BRIEF
Find every line in the records below that holds the word "lists" and copy it.

DATA FOR THE TASK
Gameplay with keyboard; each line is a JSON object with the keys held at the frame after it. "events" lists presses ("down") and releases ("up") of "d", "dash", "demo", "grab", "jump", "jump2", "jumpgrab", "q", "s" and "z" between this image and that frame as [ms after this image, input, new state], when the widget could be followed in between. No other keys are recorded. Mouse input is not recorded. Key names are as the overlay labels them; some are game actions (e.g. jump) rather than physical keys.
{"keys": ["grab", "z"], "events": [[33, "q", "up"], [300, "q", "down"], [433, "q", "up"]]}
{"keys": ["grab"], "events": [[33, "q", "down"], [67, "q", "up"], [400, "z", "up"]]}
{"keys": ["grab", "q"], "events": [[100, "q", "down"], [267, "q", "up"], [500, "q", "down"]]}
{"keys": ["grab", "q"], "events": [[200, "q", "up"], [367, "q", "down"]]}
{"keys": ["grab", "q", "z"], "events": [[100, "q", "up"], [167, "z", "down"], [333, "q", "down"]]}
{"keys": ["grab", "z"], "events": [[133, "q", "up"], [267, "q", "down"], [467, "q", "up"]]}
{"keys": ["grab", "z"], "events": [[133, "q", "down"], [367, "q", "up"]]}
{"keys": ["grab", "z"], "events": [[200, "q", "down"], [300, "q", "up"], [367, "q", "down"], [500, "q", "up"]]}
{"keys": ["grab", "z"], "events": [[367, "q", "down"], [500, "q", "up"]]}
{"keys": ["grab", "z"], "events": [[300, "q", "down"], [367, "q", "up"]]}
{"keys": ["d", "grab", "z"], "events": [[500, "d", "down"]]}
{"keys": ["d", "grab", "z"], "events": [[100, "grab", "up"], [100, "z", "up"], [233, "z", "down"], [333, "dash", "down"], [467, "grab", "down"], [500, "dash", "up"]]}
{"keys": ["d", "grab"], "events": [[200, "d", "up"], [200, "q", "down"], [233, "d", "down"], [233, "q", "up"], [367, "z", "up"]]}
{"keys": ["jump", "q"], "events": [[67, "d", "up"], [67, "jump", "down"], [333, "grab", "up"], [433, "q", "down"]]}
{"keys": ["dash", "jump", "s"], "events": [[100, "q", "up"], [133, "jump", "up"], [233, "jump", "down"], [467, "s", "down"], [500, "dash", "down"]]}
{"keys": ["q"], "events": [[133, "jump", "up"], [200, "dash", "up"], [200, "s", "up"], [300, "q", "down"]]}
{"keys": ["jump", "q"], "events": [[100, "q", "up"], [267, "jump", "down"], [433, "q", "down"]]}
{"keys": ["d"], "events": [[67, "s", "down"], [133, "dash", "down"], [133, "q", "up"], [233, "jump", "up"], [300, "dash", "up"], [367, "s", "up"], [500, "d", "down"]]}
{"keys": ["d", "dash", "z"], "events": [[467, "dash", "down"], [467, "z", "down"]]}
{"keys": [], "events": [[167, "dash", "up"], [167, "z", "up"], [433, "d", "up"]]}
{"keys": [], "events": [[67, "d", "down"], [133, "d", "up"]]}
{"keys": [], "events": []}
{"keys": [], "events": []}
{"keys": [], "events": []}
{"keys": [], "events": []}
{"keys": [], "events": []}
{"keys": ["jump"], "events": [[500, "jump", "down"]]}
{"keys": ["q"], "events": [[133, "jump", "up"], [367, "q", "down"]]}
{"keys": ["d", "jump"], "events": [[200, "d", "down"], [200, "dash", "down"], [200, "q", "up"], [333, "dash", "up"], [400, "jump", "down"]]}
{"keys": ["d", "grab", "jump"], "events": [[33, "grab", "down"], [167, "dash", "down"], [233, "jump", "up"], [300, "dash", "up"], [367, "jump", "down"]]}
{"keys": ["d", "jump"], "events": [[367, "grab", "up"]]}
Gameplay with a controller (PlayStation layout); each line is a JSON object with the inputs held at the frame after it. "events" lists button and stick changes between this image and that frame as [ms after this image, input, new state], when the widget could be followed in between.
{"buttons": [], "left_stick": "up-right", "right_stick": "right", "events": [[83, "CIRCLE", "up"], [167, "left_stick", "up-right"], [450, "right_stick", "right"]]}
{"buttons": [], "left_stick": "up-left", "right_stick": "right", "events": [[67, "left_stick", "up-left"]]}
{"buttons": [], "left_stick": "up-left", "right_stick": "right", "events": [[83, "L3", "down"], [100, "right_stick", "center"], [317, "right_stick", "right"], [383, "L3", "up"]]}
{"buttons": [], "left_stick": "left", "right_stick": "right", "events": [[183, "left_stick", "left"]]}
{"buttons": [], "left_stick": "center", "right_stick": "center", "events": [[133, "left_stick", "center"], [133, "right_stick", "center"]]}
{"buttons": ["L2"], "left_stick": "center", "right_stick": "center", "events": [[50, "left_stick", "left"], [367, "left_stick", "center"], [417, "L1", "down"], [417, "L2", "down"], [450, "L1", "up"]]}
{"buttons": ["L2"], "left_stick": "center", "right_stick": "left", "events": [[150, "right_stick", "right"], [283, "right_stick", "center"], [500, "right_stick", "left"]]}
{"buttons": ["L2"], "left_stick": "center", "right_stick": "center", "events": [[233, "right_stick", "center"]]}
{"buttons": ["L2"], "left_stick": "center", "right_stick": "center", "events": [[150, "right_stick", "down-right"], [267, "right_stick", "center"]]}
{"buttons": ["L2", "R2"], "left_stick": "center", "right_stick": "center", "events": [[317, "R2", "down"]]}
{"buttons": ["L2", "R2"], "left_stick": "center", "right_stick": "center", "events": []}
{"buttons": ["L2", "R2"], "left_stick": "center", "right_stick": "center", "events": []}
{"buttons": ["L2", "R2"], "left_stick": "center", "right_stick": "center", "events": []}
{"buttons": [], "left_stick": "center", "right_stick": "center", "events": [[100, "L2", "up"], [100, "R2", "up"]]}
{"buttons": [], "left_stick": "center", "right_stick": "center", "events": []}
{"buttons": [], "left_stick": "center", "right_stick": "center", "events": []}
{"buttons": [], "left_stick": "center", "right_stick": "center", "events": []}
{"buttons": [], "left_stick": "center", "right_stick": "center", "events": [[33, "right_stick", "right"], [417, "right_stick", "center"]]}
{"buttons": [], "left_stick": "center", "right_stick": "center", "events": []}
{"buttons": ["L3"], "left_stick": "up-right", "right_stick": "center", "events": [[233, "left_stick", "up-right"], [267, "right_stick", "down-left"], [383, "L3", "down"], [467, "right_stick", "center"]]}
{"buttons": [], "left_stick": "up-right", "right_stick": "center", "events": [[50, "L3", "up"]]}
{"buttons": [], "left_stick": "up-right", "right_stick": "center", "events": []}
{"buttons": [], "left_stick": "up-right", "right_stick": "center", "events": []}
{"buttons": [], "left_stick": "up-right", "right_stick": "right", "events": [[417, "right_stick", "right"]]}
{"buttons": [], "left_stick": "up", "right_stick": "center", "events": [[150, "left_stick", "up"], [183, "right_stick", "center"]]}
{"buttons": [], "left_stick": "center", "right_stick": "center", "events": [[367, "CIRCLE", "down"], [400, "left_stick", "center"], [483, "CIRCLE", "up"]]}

TASK SOLUTION
Gameplay with keyboard; each line is a JSON object with the keys held at the frame after it. "events" lists presses ("down") and releases ("up") of "d", "dash", "demo", "grab", "jump", "jump2", "jumpgrab", "q", "s" and "z" between this image and that frame as [ms after this image, input, new state], when the widget could be followed in between. No other keys are recorded. Mouse input is not recorded. Key names are as the overlay labels them; some are game actions (e.g. jump) rather than physical keys.
Gameplay with a controller (PlayStation layout); each line is a JSON object with the inputs held at the frame after it. "events" lists button and stick changes between this image and that frame as [ms after this image, input, new state], when the widget could be followed in between.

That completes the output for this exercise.